- [Activity]
Pick out every line in the records below that contains the word "What" and copy each of those lines.

- [Material to process]

Content starts

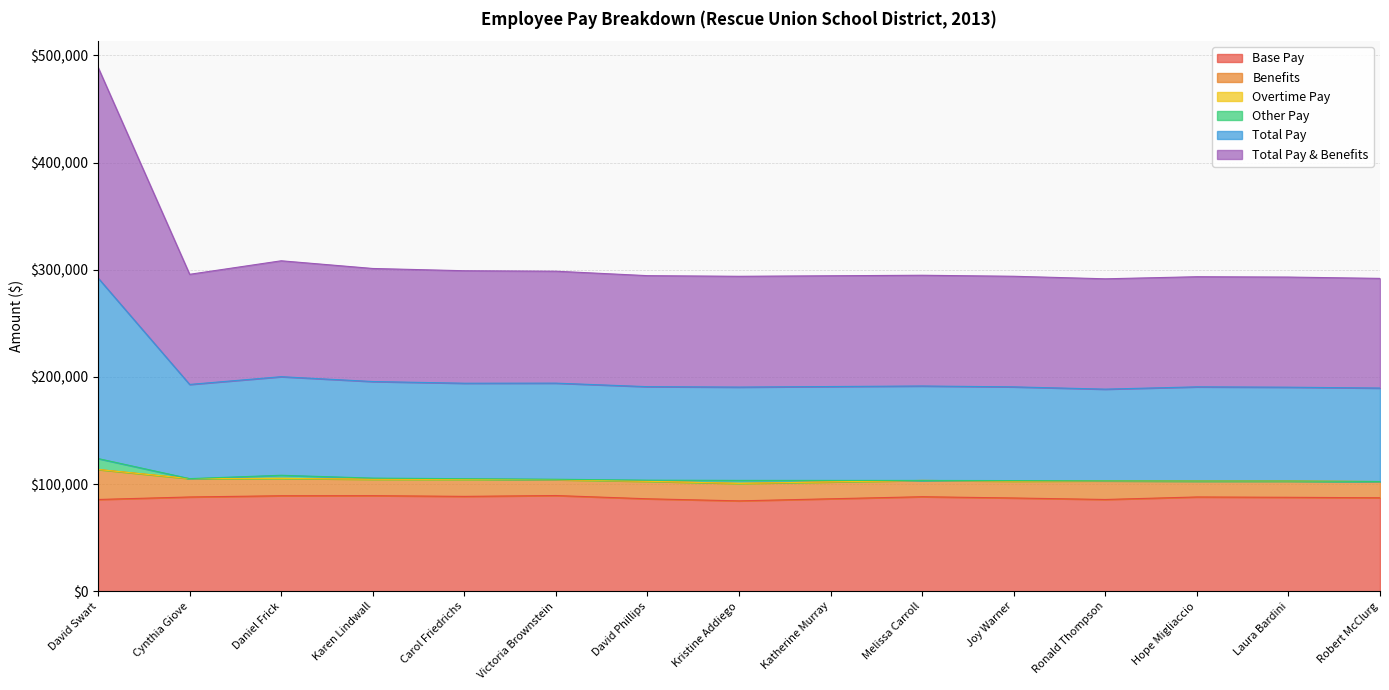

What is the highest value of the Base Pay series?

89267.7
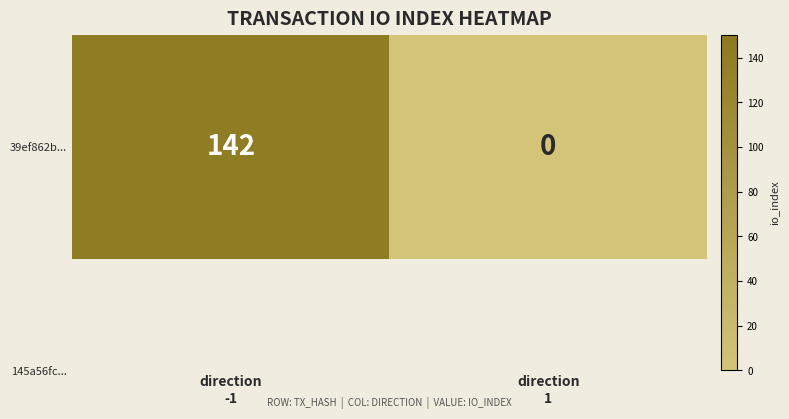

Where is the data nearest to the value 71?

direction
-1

Content ends
Content starts

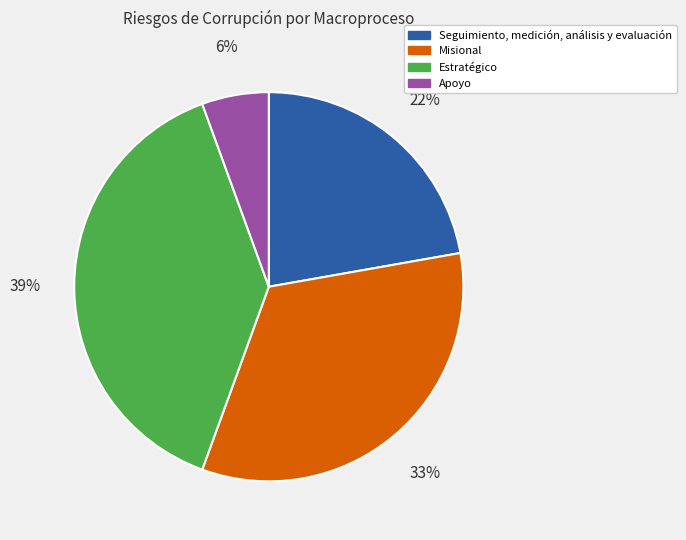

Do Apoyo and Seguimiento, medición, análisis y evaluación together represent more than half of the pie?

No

Content ends
Content starts

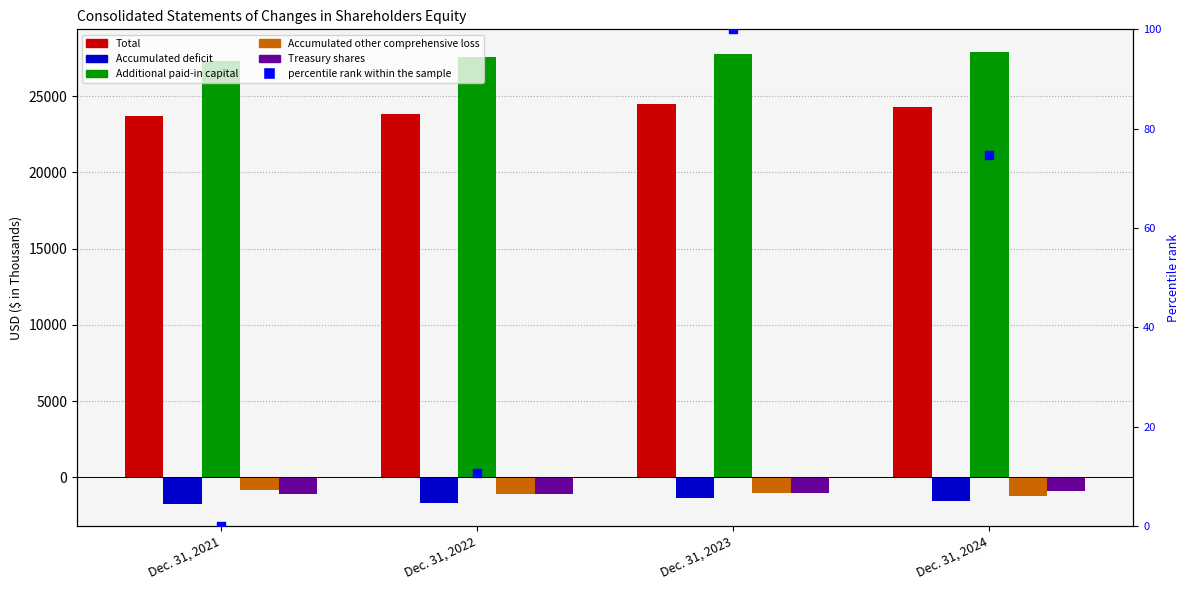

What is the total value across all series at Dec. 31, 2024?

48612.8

Content ends

- [Your response]
What is the highest value of the Base Pay series?
What is the total value across all series at Dec. 31, 2024?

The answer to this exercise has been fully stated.